Introduction:

The statement to be evaluated is whether there exist distinct whole numbers a, b, and c such that a ÷ (b ÷ c) = (a ÷ b) ÷ c.

Evaluation:

To evaluate this statement, we will start by simplifying both sides of the equation:

a ÷ (b ÷ c) = (a ÷ b) ÷ c

Multiplying both sides by c, we get:

a ÷ (b ÷ c) x c = (a ÷ b) ÷ c x c

Simplifying the left side:

a ÷ (b ÷ c) x c = a ÷ (b ÷ c) x (c ÷ 1)

Using the division of fractions rule, we can simplify the left side further:

a ÷ (b ÷ c) x c = a ÷ (b ÷ c) x (c ÷ 1)

a ÷ (b ÷ c) x c = a x c ÷ b

Now simplifying the right side:

(a ÷ b) ÷ c x c = a ÷ b x (c ÷ 1)

(a ÷ b) ÷ c x c = a x (c ÷ b)

Therefore, the equation becomes:

a x c ÷ b = a x (c ÷ b)

Multiplying both sides by b gives:

a x c = a x (c ÷ b) x b

a x c = a x c

This implies that a = 0 or c = b.

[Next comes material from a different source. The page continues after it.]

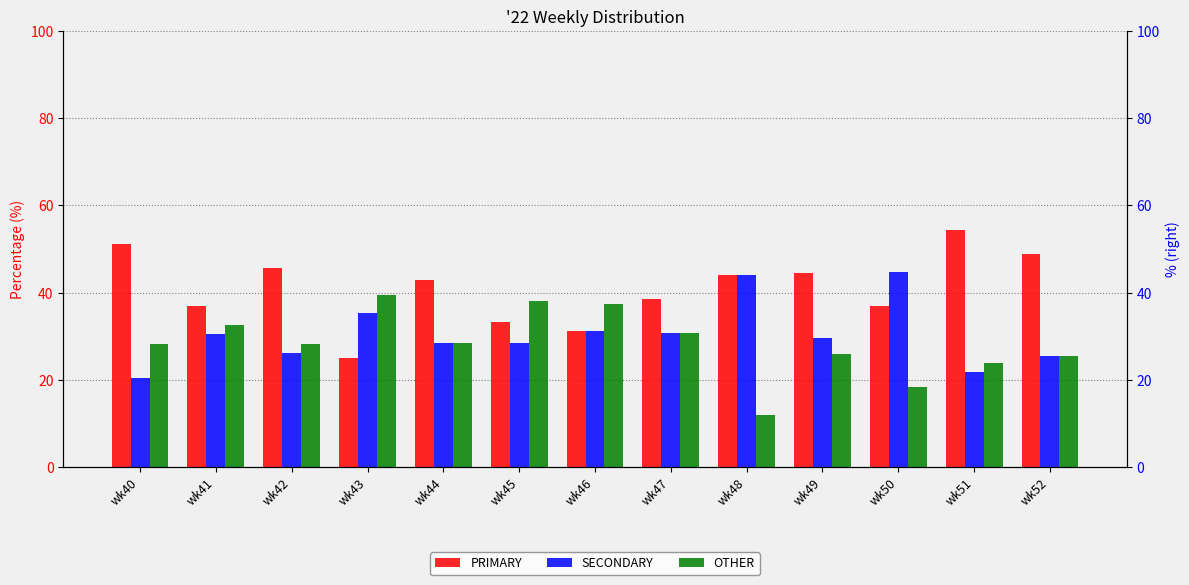

What is the total value across all series at wk41?

100.0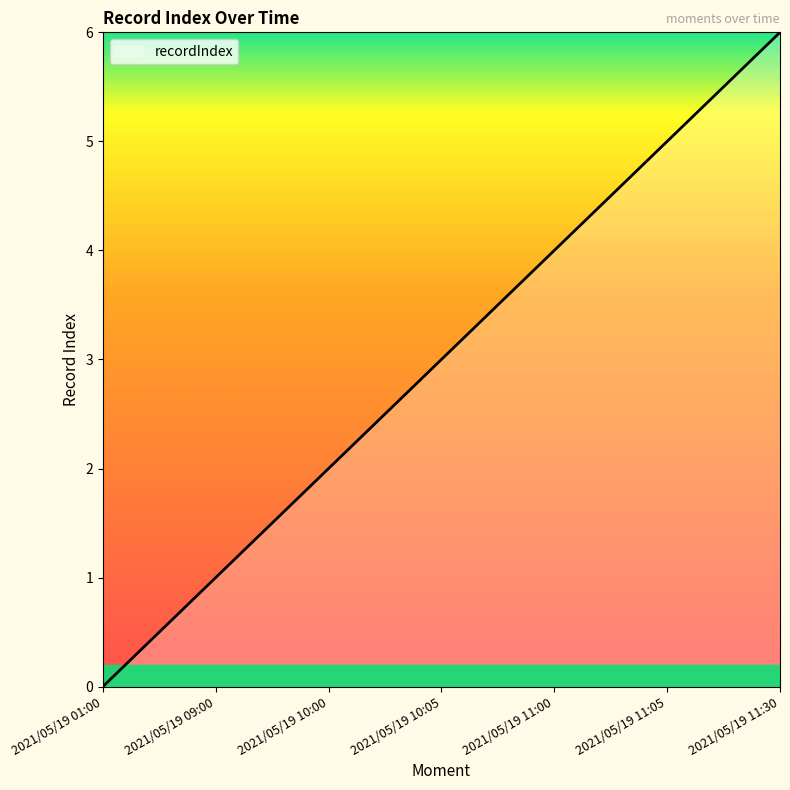

What is the difference between the maximum and minimum values?

6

However, since a, b, and c are assumed to be distinct whole numbers, a cannot be 0, and therefore, c must equal b.

Conclusion:

Therefore, we can conclude that there do not exist distinct whole numbers a, b, and c such that a ÷ (b ÷ c) = (a ÷ b) ÷ c.